Or you could choose to become a citizen of a country you support instead.
I'm not saying "get out if you're not all in", I'm not trying to be dismissive. But your citizenship and temperament are accidents of your birth, and you have the power to rectify the former.
Agreed, instead of giving up my passport, moving away from my family and job, or going to prison for tax evasion...
... how about we agree that I personally did not want the government to use my tax money to bomb civilians in Eurasia and I desperately would like to find a way to prevent those weapons from being launched.
But I think we would have to replace something like 70% of our elected representatives to force that to happen
Can we agree that the militaries of the West try extraordinarily hard, especially by historical standards, to not harm civilians during wartime?
Can we also agree that zero civilian casualties during war is at least adjacent to impossible?
Can we also agree that a country unwilling to protect its people and interests with military action would be a much less secure country than the ones we have today? Indeed, that the threat of rapid, devastating response is the key reason why we are as close to world peace as we are today and have been for decades?
I'm pretty sure that's not true. But maybe I'm wrong. To know the answer, we'll have to discover the monetary cost of doing so and calculate how long it might take to save up money, and what must be forgone, to acheive it.
Wait - so it's something you've never actually researched or considered (or thought about in any depth, if you think the only barrier is financial), but you're somehow pretty sure countries hand out citizenships willy-nilly?
The only path to citizenship that's open to anybody is naturalization, and that requires you to already be a legal (often permanent) resident. While there are a few countries where you become eligible after two or three years - notably Canada - many require five, ten or even fifteen years. So before you even start the process, you have to deal with immigrating to your country of choice from your current country of citizenship/residence. And while that's not exactly the cheapest of undertakings[0], the real problem is that your application first of all generally needs to be sponsored by someone (typically strictly a relative or employer, so good luck if you don't have family in the country in question or don't work in a field that tends to hire across borders) and secondly is most often quite literally at the mercy of bored officials behind glass walls who have the power to deny you on a whim and owe you no explanation.

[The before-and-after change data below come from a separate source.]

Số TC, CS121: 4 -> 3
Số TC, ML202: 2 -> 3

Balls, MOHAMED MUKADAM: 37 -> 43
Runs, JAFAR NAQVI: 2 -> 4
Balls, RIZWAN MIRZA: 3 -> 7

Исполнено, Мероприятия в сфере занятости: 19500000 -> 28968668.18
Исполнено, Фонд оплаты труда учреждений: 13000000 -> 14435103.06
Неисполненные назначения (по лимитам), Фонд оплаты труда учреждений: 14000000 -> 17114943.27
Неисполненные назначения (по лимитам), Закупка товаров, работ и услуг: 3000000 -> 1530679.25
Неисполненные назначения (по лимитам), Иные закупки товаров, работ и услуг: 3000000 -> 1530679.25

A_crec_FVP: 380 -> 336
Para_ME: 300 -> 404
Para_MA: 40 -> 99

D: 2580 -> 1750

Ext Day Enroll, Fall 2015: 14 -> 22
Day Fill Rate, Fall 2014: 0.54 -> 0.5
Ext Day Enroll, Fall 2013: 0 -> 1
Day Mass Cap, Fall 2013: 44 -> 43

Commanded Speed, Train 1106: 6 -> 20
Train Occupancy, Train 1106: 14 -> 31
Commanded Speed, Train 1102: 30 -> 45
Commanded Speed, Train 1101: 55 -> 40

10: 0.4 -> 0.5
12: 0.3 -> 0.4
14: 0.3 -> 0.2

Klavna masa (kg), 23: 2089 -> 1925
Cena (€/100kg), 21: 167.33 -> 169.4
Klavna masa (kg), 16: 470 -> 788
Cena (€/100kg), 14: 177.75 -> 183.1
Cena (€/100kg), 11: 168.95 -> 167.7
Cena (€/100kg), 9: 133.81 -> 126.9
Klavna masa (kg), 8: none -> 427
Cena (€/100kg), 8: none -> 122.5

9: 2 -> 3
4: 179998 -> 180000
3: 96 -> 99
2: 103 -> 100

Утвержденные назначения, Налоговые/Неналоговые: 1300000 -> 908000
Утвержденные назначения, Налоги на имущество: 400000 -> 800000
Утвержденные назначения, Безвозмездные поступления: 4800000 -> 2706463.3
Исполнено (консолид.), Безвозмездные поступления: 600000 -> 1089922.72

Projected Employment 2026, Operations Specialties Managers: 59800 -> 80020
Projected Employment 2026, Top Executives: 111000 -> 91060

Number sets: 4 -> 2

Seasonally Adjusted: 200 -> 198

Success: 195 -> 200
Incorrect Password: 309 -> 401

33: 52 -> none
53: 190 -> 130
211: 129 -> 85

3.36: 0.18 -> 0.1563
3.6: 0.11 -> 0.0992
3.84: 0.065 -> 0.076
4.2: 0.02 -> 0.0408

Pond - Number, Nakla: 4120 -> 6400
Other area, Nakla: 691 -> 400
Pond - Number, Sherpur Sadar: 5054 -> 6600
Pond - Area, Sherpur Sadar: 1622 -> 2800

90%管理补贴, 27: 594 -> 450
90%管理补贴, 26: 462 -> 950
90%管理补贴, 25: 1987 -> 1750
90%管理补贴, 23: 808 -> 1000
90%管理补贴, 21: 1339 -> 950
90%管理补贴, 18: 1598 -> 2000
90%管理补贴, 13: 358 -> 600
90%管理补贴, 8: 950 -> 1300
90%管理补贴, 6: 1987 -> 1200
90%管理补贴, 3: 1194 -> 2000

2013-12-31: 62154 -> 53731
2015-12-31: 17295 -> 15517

If by some convening of application strength and sheer luck you do get a residence permit, you then get to have your freedom of movement curtailed for however many years[1] during which simply being in the wrong place at the wrong time can set you back to square zero[2] and you still get slapped by the effect of sanctions like these, as you're still a citizen of whatever country you came from. Or you could also just make some exorbitant "investment" (often hundreds of thousands of dollars' worth) and effectively straight-up buy citizenship.
So yeah, the vast majority of people are rather powerless to do anything about their citizenship, especially when they don't have passports that let them travel anywhere on a whim (as tends to be the case for people in the sort of countries that one would want to escape citizenship of lol).
0: The cost of a passport, visa, plane ticket and rent deposit is easily $2000 plus depending on the part of the world (a friend of mine recently spent close to $4000 out of pocket relocating to Germany).
1: It's not enough to simply hold residency - there are often requirements for how much time you must have spent in the country in order to be eligible for naturalization, and leaving the country for an extended period of time will often itself jeopardise one's residency status.
2: In the US, for example, various misdemeanours - for instance drug possession - are grounds for deportation, after which you might as well forget about legally entering the country to talk of becoming a permanent resident again.